### [Ejercicio propuesto A]
En el mensaje del 15 de mayo de 1984, ¿con quién le dice la Virgen a Luz Amparo que debía ir a hablar directamente?
### [Ejercicio propuesto B]
Cita textualmente el fragmento del mensaje del 15 de mayo de 1984 que comienza en "Tú, hija mía, has" y termina en "directamente a él.".

MENSAJE DEL DÍA 15 DE MAYO DE 1984
EN PRADO NUEVO DE EL ESCORIAL (MADRID)
LA VIRGEN:
Hoy, hija mía, hago mi presencia porque para los humanos este mes es muy importante; pero no sólo este mes tenía que ser importante. Todos los meses del año y toda la vida soy vuestra Madre, hijos míos; no sólo en este mes. Pero yo complazco a los humanos porque sé que en este mes les agrada rezar, no todos, pero muchos de ellos, el santo Rosario.
Tú, hija mía, has sido muy poco astuta, muy poco astuta. Te lo avisé anticipadamente: que fueses astuta, porque muchos de los que tú ya sabes, hija mía —no quiero dar nombres, pero son astutos—... También tú tenías que haber sido astuta. Ya te dije, hija mía, que eran lobos, pero forrados con piel de cordero... (Luz Amparo llora amargamente y se lamenta al escuchar estas palabras). Pero no tengas miedo, hija mía, porque tu astucia no sirvió (las siguientes palabras son casi ininteligibles) como la de ellos.
Ahora vienen las pruebas gordas, hija mía; enfréntate a ellas. Ya te dije que no sería fácil, pues esto va a suceder... También te he dicho que te fueses a hablar con el Arzobispo, hija mía; directamente a él.
LUZ AMPARO:
A ver, ¿cómo iba yo allí correcto a hablar, si no me dejan? ¿Si no me dejan?...
LA VIRGEN:
Piensa que los que llevaron a Cristo a la Cruz, hija mía, fueron todos éstos. Que te he dicho que fueras astuta, hija mía... No creen, hija mía, no creen, muchos de ellos, en mi existencia. Por eso ahora vendrá la lucha...; pero ya lo has hecho, hija mía, y lo escrito, escrito está.
LUZ AMPARO:
Pero Tú... Tú, hazlo; haz algo Tú. Si yo he ido donde me habéis dicho...; has dicho que fuera, que fuese obediente; y yo he ido porque he obedecido.
LA VIRGEN:
La obediencia es muy importante, hija mía, pero la astucia también.
LUZ AMPARO:
Yo, yo lo he hecho todo; ellos serán los culpables. Yo he dicho que, si me decían que no viniese, que no venía. Pero, si Tú vienes aquí, yo vengo. Yo vengo, aunque lo he dicho: “Que no...”.
LA VIRGEN:
Tú piensa, hija mía, que ellos serán responsables. Yo me he manifestado en este lugar, y no hay nadie que pueda quitar el que yo me he manifestado en este lugar. Siempre, siempre este lugar será consagrado a mi Corazón, hija mía. Para que lo comprendas mejor: para mí, cada lugar en que he hecho mi presencia, es sagrado para mí, hija mía.

### [Extracto de datos]

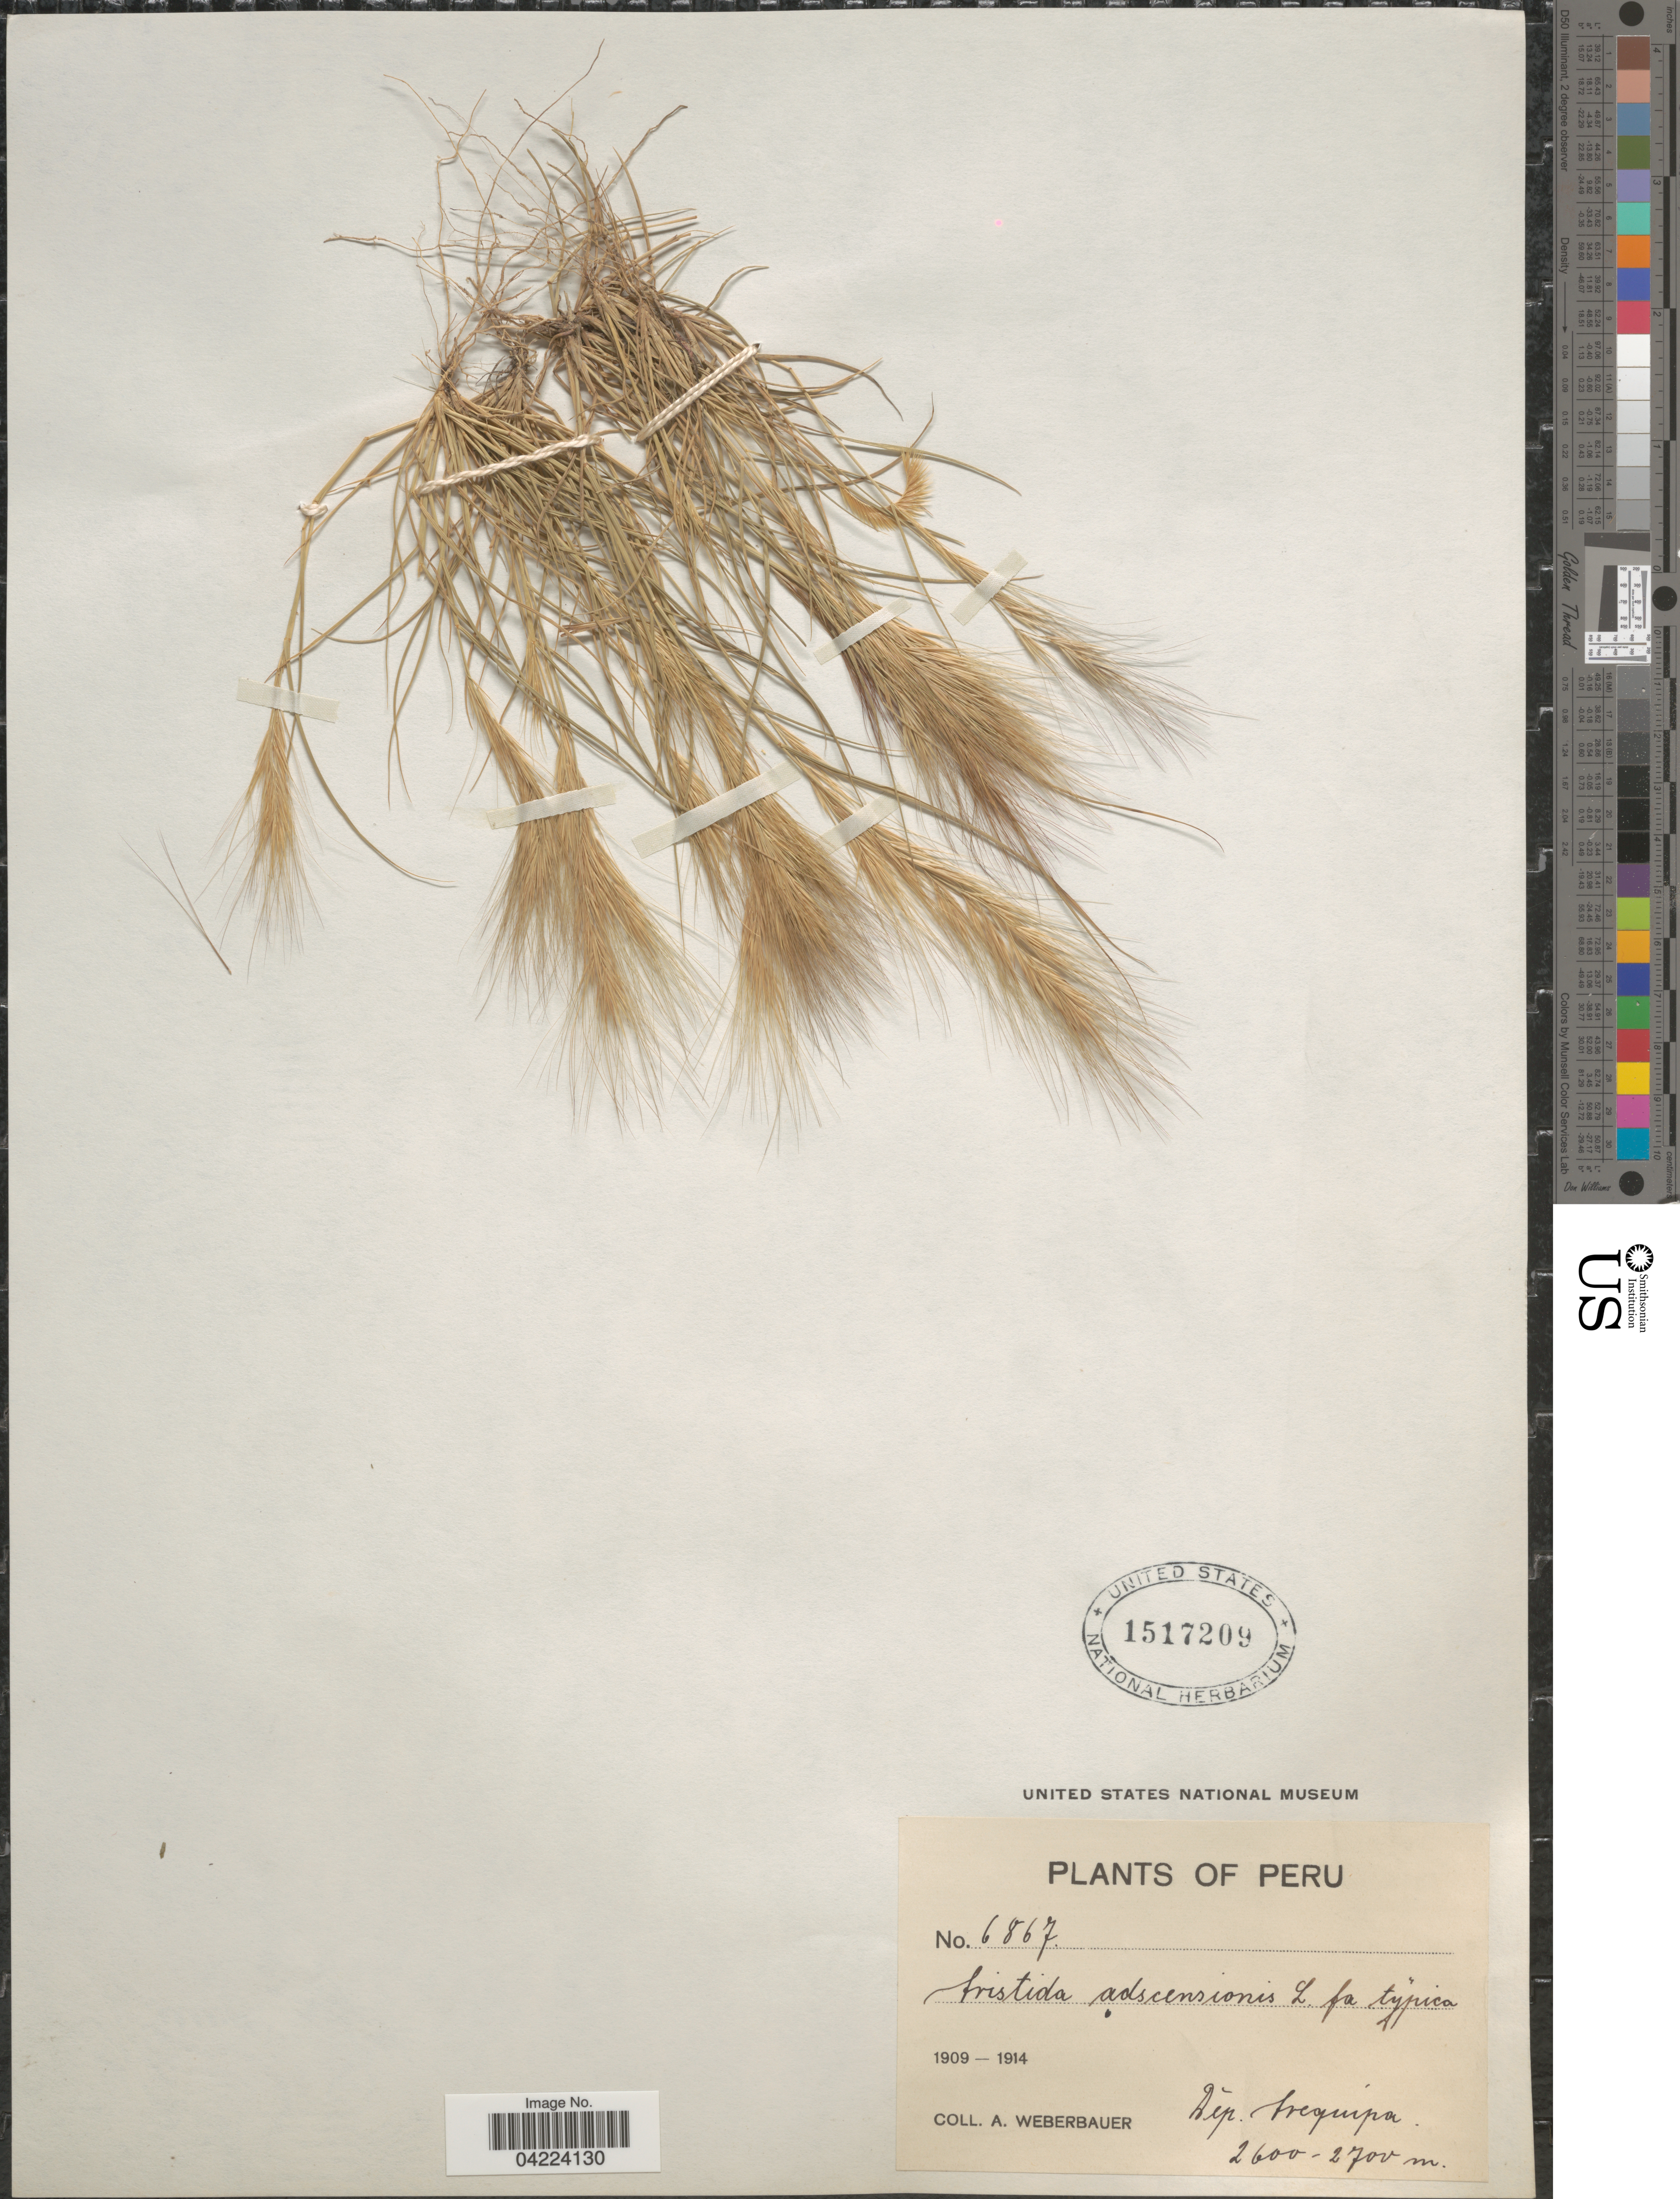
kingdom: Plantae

### [Respuesta correcta A]
Con el Arzobispo.

### [Respuesta correcta B]
Tú, hija mía, has sido muy poco astuta, muy poco astuta. Te lo avisé anticipadamente: que fueses astuta, porque muchos de los que tú ya sabes, hija mía —no quiero dar nombres, pero son astutos—... También tú tenías que haber sido astuta. Ya te dije, hija mía, que eran lobos, pero forrados con piel de cordero... (Luz Amparo llora amargamente y se lamenta al escuchar estas palabras). Pero no tengas miedo, hija mía, porque tu astucia no sirvió (las siguientes palabras son casi ininteligibles) como la de ellos.
Ahora vienen las pruebas gordas, hija mía; enfréntate a ellas. Ya te dije que no sería fácil, pues esto va a suceder... También te he dicho que te fueses a hablar con el Arzobispo, hija mía; directamente a él.